Yann Dietrich, France Brevets’ senior vice president for IT and electronics, commenting on the news that the French sovereign patent fund had brought an end to litigation with LG Electronics after an agreement between the two was reached, September 1
Intellectual Ventures’ (IV) vice president of global licensing, Kenneth Lustig, has left the patent giant. Although IV recently announced a series of staff cuts, with around 130 employees leaving, it’s not clear whether Lustig departed of his own volition. An email to IV elicited a no comment, while at the time of writing Lustig had not returned a call for comment. Prior to focusing on licensing, Lustig was head of strategic acquisitions. Among the highlights of Lustig’s time at IV was his central role in helping to put together the Kodak patent deal in 2012. Before joining IV, he spent more than 11 years at Microsoft.
We will mete out stringent punishment to companies, domestic or foreign, that are involved in producing counterfeit or shoddy goods, engaging in fraud and deception, and stealing trade secrets … We will penalise serious intellectual property infringement to the full extent of the law, including by imposing heavy fines so as to make lawbreakers pay insufferable prices.
Chinese premier Li Keqiang speaking at a meeting of the World Economic Forum, Tianjin, September 10
Intel Corporation announced that it has signed a definitive agreement to buy over 1,400 patents and patent applications from an affiliate of The Gores Group, which obtained the patents in the Chapter 11 bankruptcy of Powerwave Technologies.
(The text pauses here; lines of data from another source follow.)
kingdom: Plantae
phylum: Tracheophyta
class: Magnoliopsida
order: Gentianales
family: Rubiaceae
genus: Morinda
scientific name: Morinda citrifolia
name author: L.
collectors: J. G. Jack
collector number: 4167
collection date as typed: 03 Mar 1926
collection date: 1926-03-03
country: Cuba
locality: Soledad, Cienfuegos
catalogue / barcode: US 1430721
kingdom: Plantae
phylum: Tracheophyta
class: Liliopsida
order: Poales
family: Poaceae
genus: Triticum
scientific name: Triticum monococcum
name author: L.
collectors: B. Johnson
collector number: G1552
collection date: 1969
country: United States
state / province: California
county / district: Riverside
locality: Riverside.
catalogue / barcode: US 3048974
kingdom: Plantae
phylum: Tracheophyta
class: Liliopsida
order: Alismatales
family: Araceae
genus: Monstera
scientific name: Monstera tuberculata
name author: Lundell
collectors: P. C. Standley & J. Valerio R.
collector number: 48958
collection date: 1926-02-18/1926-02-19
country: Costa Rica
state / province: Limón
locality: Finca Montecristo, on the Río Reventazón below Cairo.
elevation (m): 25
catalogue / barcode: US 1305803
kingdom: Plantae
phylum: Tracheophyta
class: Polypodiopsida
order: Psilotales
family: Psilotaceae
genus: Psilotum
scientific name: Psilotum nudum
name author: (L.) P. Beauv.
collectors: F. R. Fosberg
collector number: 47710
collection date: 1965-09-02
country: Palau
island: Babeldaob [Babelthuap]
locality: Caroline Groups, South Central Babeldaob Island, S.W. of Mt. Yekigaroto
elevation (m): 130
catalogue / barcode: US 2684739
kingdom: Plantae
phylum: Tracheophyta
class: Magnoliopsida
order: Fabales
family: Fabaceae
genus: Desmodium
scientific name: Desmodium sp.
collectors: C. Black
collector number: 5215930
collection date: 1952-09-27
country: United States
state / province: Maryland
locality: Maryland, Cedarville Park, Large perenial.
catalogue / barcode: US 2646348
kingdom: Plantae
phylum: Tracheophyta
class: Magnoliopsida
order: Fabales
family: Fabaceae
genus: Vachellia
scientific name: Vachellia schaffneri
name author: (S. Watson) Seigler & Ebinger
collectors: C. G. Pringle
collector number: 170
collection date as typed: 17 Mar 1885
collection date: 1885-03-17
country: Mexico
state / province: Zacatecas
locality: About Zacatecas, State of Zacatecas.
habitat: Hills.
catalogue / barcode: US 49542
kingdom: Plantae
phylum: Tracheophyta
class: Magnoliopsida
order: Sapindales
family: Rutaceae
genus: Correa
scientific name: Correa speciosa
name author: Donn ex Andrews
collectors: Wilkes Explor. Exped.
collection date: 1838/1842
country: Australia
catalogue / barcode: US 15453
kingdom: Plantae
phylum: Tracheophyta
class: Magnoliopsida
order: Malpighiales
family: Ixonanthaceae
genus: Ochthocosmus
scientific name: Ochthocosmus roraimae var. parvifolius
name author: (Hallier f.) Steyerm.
Powerwave was a pioneer in telecommunications infrastructure products, including antennas and base stations. The patents relate to, among other things, telecommunications infrastructure technologies, including tower mounted amplifiers, antenna structures, power amplifier configurations, crest factor reduction and digital pre-distortion circuitry.
Press release issued by Intel, September 10
The Supreme Court’s June ruling on the patentability of software – its first in 33 years – raised as many questions as it answered. One specific software patent went down in flames in the case of Alice v. CLS Bank, but the abstract reasoning of the decision didn’t provide much clarity on which other patents might be in danger … Now a series of decisions from lower courts is starting to bring the ruling’s practical consequences into focus. And the results have been ugly for fans of software patents. By my count there have been 11 court rulings on the patentability of software since the Supreme Court’s decision – including six that were decided this month. Every single one of them has led to the patent being invalidated.